Sunday, September 8, 2013

Hanover Hill Autumn




PHOTOGRAPHER'S JOURNAL:  Many of the photographs I take are initiated by a tacit, "Once upon a time," and because they are photographs that capture an instant, there is often little narrative to color the melancholy initiated by that well-worn phrase. For me the melancholy of Hanover Hill Farm connects to the years in which my camera and I skirted its borders to catch its distant gloom, and to the years after the barns burned when I could get onto the property for angles on the ruins. This one was taken in December of 2011, and I recall the walk and my hope to capture a sunrise or sunset shot from this wrinkle in the corn field. Just at this point the land dipped and the wall permitted a view of the ruined house. I never did catch it in sunset or sunrise light before it was bulldozed. My "Once upon a time..." was filled only with land, houses and barns that clearly proclaimed something large and earnest once went on here, something that would have grabbed the attention of all passers by. That it was distantly visible from surrounding hillsides enlarged its mysteries. Occasionally I struggled to write down my, "What if's."

A year ago I received a call from a gentleman inquiring if I had any photographs of the farm. I guess he was a cattleman, knew the history of Hanover Hill and Peter Heffering who ran it. How between 1968 and 1973 Peter Haffering rented the property and established himself as a legend in breeding Holstein cattle, before taking his operation to Canada. The gentleman had contacted me seeking a suitable photograph as a personal memorial to Heffering's work. For him, this was sacred property. For me, learning a bit of the story and learning of the man's reverence deepened the colors of my, "Once upon a time..." though the image was already fixed in a place apart from Heffering's Hanover Hill.

You can read more about Peter Heffering and Hanover Hill: here.



2 comments:

Ginnie said...

I love the way you write about your images, Ted. You really could write photo books of all these places!

Emery Roth II said...

Thank you, Ginnie. Your comment is most appreciated. Over the years I have become more serious about the text accompanying each image, and it is often finding the right text that delays my posts.

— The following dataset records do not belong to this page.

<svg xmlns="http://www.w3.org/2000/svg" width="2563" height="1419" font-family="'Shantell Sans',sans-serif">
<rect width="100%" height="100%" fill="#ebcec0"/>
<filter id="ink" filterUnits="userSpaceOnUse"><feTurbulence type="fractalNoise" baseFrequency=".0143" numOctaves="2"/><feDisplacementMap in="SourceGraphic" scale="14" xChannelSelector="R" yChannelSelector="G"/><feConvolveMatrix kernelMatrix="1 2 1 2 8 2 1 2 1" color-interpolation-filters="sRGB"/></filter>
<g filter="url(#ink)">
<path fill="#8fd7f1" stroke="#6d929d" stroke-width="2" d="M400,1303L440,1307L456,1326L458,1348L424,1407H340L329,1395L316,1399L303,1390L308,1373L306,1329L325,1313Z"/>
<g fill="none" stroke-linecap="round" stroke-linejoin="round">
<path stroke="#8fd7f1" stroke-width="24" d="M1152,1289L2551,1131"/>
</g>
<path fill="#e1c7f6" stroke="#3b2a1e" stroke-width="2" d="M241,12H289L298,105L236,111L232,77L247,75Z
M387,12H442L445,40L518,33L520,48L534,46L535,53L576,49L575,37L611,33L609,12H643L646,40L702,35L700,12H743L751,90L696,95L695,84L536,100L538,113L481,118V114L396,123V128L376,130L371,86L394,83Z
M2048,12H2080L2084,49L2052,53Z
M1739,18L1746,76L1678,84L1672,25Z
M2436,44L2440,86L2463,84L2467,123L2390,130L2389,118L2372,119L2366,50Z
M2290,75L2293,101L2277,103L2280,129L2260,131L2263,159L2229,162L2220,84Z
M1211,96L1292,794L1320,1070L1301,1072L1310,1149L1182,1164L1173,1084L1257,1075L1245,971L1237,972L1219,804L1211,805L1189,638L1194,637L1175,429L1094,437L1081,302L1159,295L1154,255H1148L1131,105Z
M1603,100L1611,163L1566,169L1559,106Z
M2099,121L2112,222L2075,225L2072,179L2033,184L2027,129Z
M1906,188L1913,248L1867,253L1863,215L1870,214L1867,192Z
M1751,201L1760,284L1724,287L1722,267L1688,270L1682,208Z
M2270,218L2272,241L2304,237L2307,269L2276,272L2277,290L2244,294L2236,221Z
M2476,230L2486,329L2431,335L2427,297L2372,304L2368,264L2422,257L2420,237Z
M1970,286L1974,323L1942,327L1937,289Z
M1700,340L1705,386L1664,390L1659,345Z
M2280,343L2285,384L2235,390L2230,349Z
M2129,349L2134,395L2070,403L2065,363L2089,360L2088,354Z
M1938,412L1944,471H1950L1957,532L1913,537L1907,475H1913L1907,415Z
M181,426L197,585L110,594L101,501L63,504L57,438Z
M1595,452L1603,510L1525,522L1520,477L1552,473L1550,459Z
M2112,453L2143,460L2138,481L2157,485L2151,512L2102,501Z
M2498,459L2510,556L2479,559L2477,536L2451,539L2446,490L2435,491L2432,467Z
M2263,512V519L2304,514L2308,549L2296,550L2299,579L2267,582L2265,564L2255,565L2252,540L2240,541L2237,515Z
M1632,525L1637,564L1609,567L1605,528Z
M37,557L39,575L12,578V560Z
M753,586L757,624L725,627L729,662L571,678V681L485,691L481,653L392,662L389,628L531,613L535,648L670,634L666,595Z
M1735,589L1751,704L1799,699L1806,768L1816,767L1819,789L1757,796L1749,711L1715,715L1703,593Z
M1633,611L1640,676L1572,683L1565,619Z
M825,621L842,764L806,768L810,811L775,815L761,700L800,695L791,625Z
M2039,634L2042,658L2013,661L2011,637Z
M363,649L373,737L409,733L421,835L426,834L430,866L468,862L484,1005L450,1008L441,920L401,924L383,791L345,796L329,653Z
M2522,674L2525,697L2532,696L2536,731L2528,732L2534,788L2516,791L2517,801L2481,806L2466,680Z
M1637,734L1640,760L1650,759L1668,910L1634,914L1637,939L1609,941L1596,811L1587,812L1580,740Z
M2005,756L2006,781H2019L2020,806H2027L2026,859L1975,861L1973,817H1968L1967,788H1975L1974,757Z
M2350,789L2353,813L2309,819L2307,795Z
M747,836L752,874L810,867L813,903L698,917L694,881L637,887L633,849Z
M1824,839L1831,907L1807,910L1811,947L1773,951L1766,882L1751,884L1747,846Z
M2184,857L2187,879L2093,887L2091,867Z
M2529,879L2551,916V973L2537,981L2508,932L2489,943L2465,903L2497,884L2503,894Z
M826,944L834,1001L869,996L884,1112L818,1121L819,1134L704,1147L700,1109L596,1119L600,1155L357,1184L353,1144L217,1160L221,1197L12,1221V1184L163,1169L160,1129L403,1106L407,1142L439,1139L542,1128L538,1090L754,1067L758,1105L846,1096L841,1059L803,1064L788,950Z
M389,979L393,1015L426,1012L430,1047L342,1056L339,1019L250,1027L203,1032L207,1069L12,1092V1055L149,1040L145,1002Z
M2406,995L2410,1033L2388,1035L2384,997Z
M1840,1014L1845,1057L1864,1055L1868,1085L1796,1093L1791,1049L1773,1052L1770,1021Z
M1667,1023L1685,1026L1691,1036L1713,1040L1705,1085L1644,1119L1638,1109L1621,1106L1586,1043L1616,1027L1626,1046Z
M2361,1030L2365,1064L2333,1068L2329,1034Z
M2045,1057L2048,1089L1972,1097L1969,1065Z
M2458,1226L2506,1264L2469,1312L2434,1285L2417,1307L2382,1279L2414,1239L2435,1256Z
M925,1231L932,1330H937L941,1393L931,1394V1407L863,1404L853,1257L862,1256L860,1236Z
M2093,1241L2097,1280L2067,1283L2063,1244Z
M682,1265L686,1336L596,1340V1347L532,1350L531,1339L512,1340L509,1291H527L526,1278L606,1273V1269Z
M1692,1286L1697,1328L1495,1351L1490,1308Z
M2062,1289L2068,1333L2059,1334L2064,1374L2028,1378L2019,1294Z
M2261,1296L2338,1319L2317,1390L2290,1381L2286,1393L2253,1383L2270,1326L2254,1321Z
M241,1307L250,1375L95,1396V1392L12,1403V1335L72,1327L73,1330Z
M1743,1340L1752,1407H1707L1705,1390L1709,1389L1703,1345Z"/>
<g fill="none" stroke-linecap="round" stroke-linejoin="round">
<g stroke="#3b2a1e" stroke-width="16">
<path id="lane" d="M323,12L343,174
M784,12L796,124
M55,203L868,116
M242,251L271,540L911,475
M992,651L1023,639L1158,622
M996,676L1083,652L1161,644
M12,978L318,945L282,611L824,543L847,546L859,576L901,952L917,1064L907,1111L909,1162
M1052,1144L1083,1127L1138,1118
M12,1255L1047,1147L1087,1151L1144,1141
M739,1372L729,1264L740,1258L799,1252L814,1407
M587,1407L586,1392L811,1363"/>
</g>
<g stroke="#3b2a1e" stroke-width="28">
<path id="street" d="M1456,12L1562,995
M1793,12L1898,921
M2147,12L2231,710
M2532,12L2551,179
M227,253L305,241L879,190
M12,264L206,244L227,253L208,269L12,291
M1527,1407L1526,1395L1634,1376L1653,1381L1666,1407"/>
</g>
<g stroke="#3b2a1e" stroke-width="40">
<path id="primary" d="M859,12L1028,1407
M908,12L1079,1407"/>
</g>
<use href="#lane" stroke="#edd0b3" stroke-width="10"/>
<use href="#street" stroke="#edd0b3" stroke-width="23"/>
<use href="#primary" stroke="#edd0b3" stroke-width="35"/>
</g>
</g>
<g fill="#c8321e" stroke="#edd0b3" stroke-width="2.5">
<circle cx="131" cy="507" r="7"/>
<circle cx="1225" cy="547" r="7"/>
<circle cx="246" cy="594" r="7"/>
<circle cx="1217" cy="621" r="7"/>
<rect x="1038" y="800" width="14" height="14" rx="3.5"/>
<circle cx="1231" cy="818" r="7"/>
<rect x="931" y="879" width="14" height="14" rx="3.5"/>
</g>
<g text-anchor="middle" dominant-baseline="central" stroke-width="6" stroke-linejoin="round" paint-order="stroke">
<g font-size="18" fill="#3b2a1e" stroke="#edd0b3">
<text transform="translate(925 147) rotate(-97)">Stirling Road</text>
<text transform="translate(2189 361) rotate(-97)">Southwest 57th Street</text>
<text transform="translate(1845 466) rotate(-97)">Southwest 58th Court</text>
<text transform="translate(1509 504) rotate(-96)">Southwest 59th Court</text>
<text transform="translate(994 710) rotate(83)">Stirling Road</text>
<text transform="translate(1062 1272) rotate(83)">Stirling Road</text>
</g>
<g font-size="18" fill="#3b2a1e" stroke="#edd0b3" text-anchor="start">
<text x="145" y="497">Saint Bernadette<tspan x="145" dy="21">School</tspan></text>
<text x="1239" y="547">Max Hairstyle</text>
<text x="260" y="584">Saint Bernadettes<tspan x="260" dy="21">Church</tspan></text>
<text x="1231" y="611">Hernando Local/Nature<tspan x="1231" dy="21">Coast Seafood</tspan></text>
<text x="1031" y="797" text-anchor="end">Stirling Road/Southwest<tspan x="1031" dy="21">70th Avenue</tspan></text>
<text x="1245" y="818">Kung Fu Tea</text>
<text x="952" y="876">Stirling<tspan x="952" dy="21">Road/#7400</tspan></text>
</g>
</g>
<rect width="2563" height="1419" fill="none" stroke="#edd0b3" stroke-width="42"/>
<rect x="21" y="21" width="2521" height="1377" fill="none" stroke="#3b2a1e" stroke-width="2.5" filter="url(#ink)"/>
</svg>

You also write well, and I have a hunch you know that the tough part is getting down to honest thought and language. For me it is always a process of refining and simplifying, thuogh that may seem at odds with some of my sentences which are anything but simple. Hmmm. That's not quite the honest truth. Most often that hardest part is the first words. Then one only has to stay honest, not find honesty.